En Croatie, la Slavonie, région frontalière avec la Serbie et déjà durement touchée par la guerre, est la seule affectée par le déluge. Dans cette région, l’une des moins développées et fortement touchée par le chômage, plus de 900 emplois ont été créés pour lutter contre les affres des inondations. Des actions d’assainissement vont être, par exemple, entreprises pour éviter toute propagation d‘épidémies.

Dans toute la Croatie, ce sont plus de 15 000 personnes qui ont été évacuées. Elles sont plus de 30 000 à avoir été déplacées en Serbie voisine. Plus de 26 000 familles sont également sans électricité dans ce pays. La capitale, Belgrade, se prépare aux assauts de la Save, un des affluents du Danube. Des milliers de volontaires se sont mobilisés pour parer les probables débordements de cette rivière. La ville est prête, selon son maire Siniša Mali. Ce dernier indique malgré tout que la hauteur qu’atteindra la Save reste inconnue.

→ **Lignes enregistrées**:
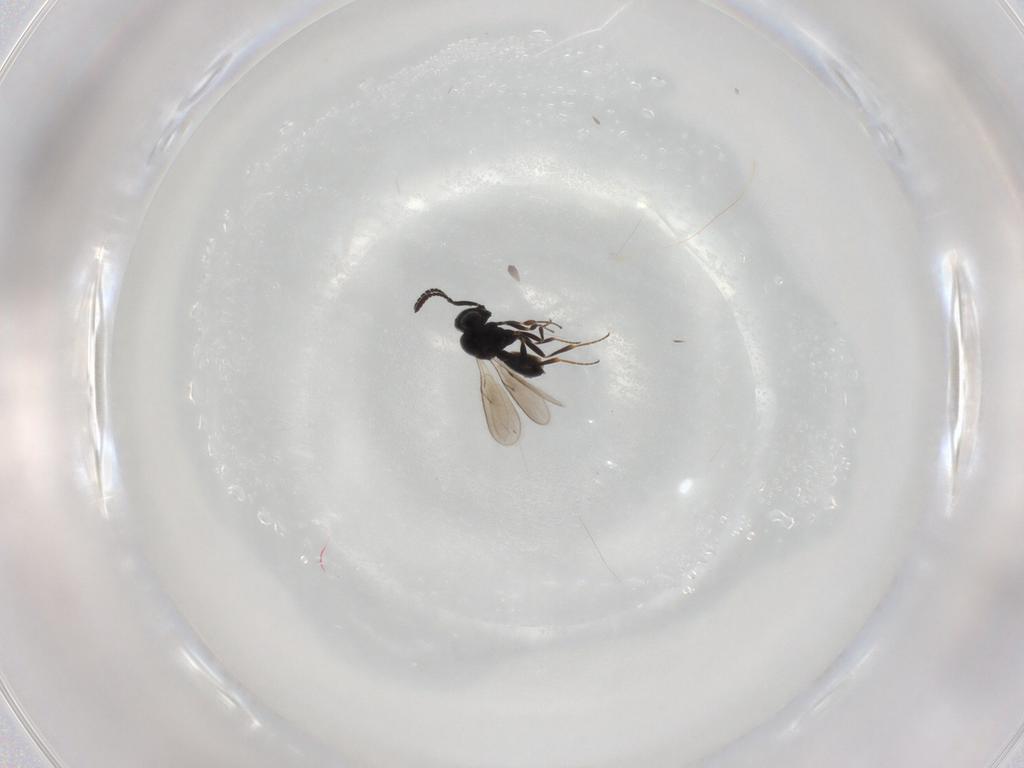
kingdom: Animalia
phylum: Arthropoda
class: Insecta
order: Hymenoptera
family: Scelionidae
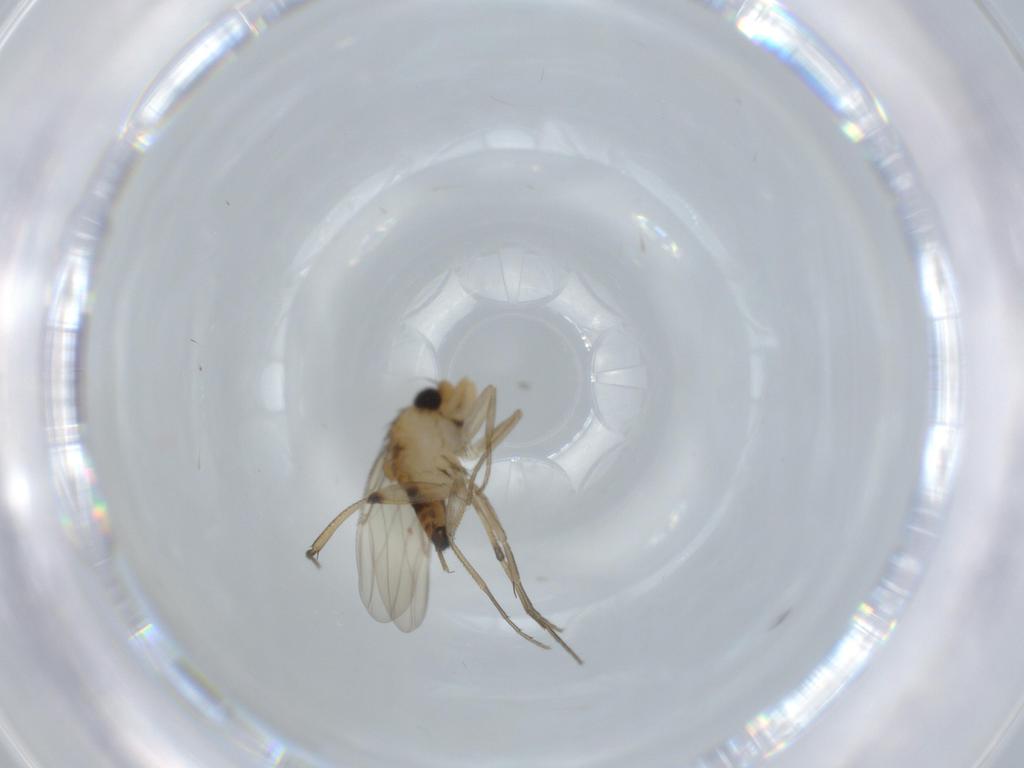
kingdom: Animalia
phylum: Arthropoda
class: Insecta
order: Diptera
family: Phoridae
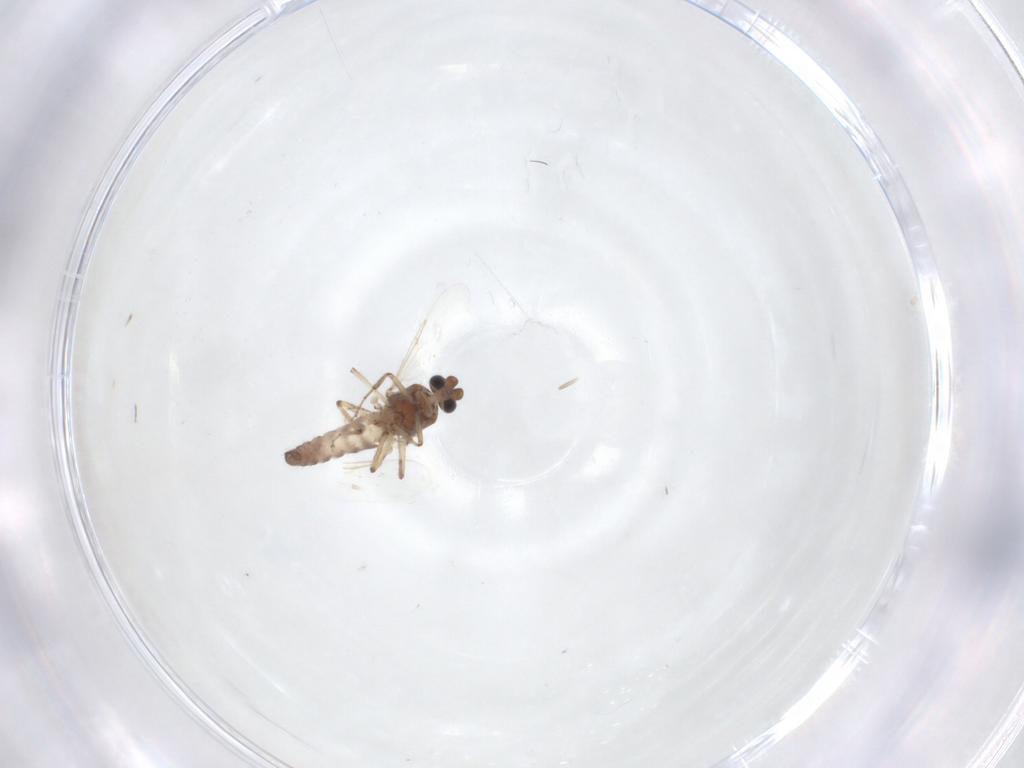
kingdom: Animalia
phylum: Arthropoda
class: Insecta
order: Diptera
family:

→ **Consignes**:
1/ Relevez tous les noms géographiques (pays, région, ville, cours d'eau) qui figurent dans le texte sur les inondations.
2/ Poursuivez le texte sur les inondations à partir de sa dernière phrase.

→ **Corrigé**:
1/ Croatie, Slavonie, Serbie, Belgrade, Save, Danube

2/
En Bosnie-Herzégovine, la situation est loin d‘être également réglée, rapporte le site web de la radio-télévision croate (HRT). Environ un million de personnes ont été touchées par cette catastrophe naturelle et plus de 100 000 maisons ont été endommagées. Et un autre problème a surgi des eaux : les mines, reliquat de la guerre. Ces dernières, jusqu‘à maintenant disparues sous terre, ont refait surface. Des risques liés à ces mines ont été identifiés dans plus de 9 000 localités. A l‘échelle du pays, 2,4% du territoire serait affecté, ce qui représente un risque pour les 540 000 personnes habitant ces zones.


Opération de déminage en Bosnie-Herzégovine, près de la rivière Bosna dans la région de Visoko, le 20 mai denier

Plus de 1000 membres des forces armées croates ont été déployés en Croatie, ainsi qu’en Bosnie. Zagreb a également envoyé pompiers et membres de la protection civile en Serbie, a rapporté Hina, l’agence croate de presse. La Serbie a remercié le gouvernement et les citoyens croates pour leur l’aide, surtout dans ce contexte où la Croatie est, elle aussi, en proie à des inondations.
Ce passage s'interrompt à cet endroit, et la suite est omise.